Entretien avec un policier sur les guets-apens LGBTphobes
Dans le cadre de la conception du Guide de prévention des guets-apens LGBTphobes porté par la DILCRAH, la DILCRAH a échangé avec un policier membre de l’association FLAG!, qui a apporté son expertise de terrain sur la prise en charge des victimes de guets-apens LGBTphobes.
Créée en 2001, FLAG! est l’association des agents du ministère de l’Intérieur et du ministère de la Justice engagés dans la lutte contre les haines et les discriminations anti-LGBT+.
Que faire lorsque l’on est victime d’un guet‑apens homophobe ?
Avant tout, il faut essayer de prévenir ces situations. Cela passe par des gestes simples : prévenir une personne de confiance avant de se rendre à un rendez‑vous pris en ligne, lui indiquer le lieu et l’heure du rendez‑vous ou encore partager sa géolocalisation. En cas d’agression, la priorité absolue demeure la prise en charge médicale. Si la victime est blessée, il faut avant tout qu’elle se fasse soigner avant de déposer plainte.
Dans les cas de guet-apens impliquant des violences sexuelles, il est essentiel de faire constater les faits au plus vite : conserver les vêtements, ne pas se laver, garder tout élément pouvant servir à l’identification de l’agresseur (sang, sécrétions, ADN, etc.). Les services hospitaliers sont également formés à la prise en charge des violences sexuelles et travaillent en lien avec les officiers de police judiciaire pour préserver les preuves. Une fois l’urgence médicale traitée, la victime peut porter plainte dans un commissariat de police ou une brigade de gendarmerie. Dans certaines situations, les forces de l’ordre peuvent également se déplacer à l’hôpital pour y recueillir directement la plainte.
Que diriez-vous aux victimes qui hésitent à porter plainte ?
Il est fondamental que les victimes n’éprouvent aucune honte. La honte ou la culpabilité ajoutent une forme de double peine. En tant que policier ou gendarme, nous avons le devoir de prendre du recul et de ne jamais juger la victime, tout comme le font les médecins, les secours ou les associations. Lorsque nous recevons une plainte, notre rôle est d’écouter, d’assister et d’accompagner. Personne ne doit se dire qu’il ou elle est responsable du guet‑apens dont elle a été victime. Chercher une relation, en ligne ou ailleurs, ne justifie ni la violence, ni la haine.
Pourquoi le moment du dépôt de plainte est-il crucial lorsqu’on a été victime d’une agression homophobe ?

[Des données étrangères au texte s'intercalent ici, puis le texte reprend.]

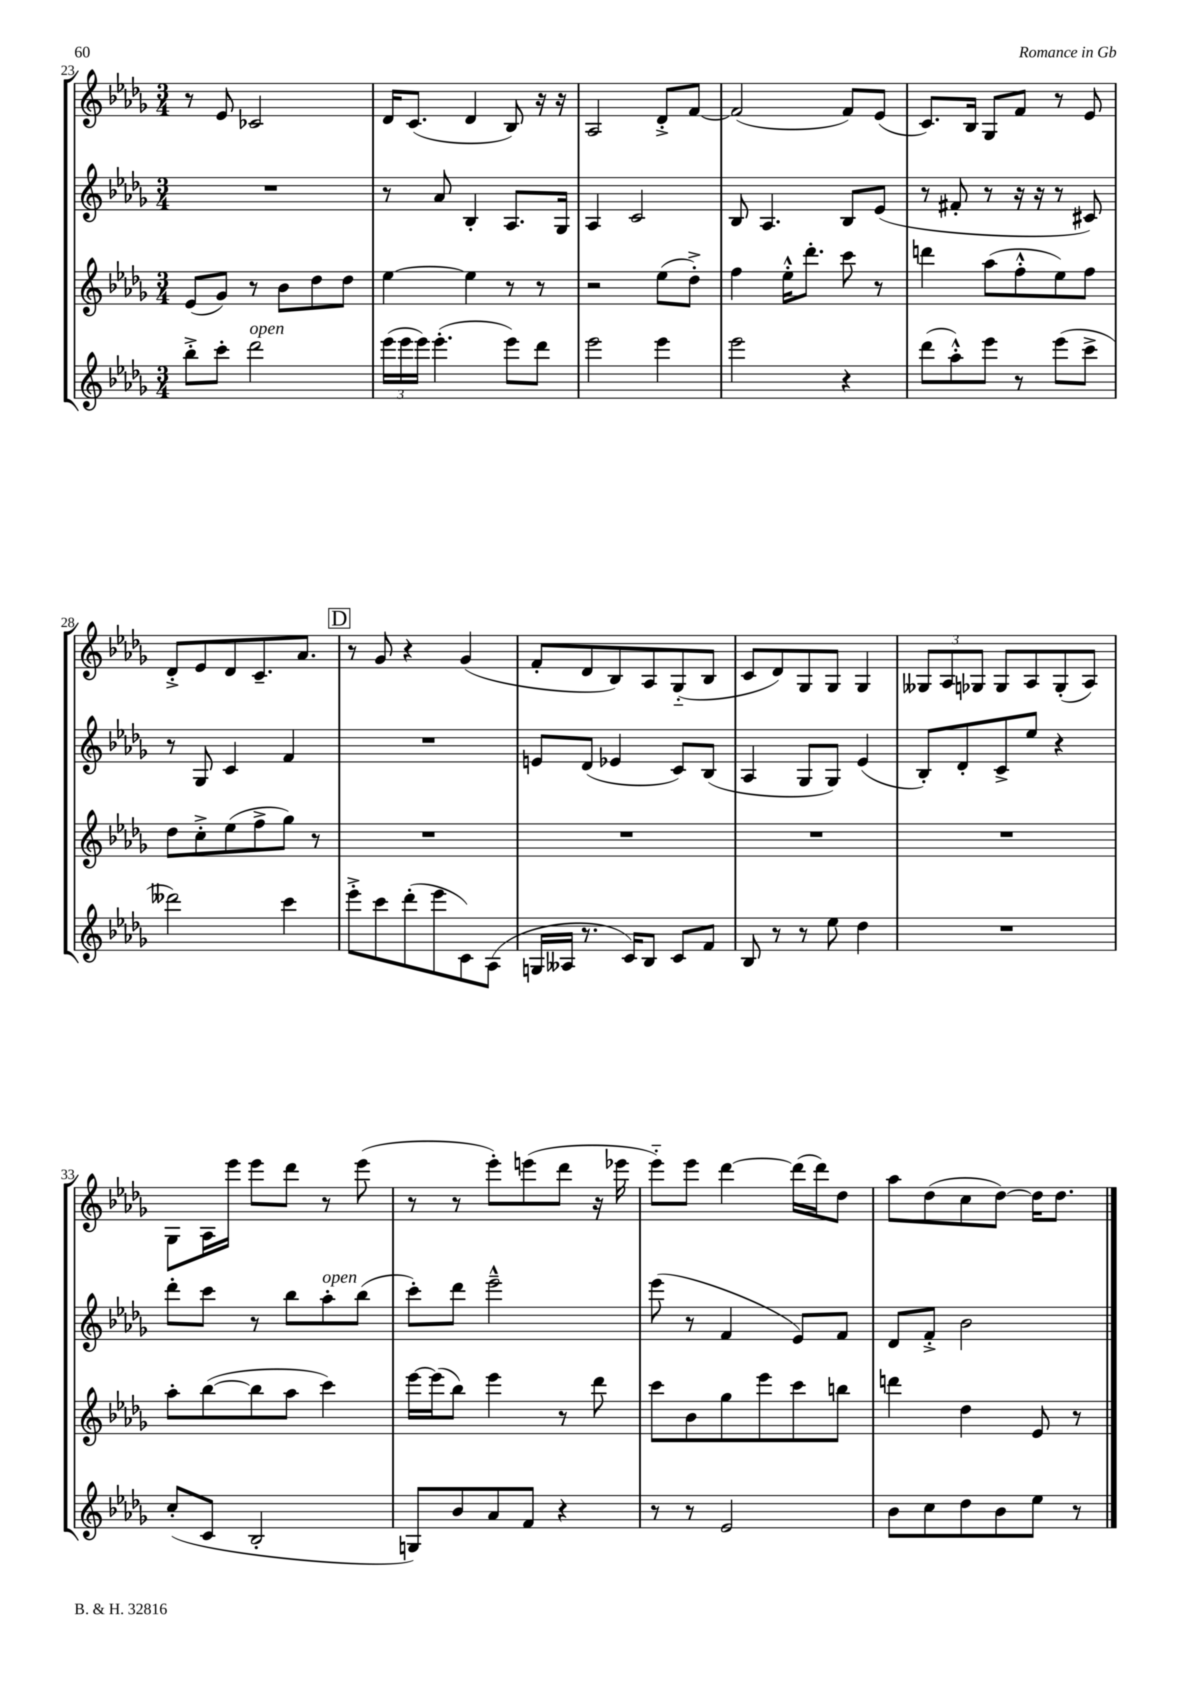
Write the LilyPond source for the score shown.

Parce que c’est à ce moment-là que la qualification des faits se joue. Si une personne est agressée en raison de son orientation sexuelle : c’est un acte de haine qui doit être puni comme tel. Il est donc essentiel que la victime raconte précisément le déroulé des faits, sans omettre le contexte, comme par exemple lorsque la rencontre a eu lieu via une application LGBT+. Ces éléments permettent de reconnaître la motivation homophobe et d’aggraver la qualification de l’infraction. Au sein de FLAG!, nous formons régulièrement les policiers et gendarmes à mieux identifier ces situations.
L’objectif est de lever les incompréhensions et de leur donner des outils concrets pour repérer et traiter correctement les guets‑apens homophobes. Nous avons aussi une application mobile pour signaler anonymement les discriminations et violences LGBTphobes. Elle oriente les victimes vers les bons acteurs et recense des lieux « En Lieu Sûr » pour se mettre à l’abri. N’hésitez pas à l’utiliser pour signaler ou trouver de l’aide.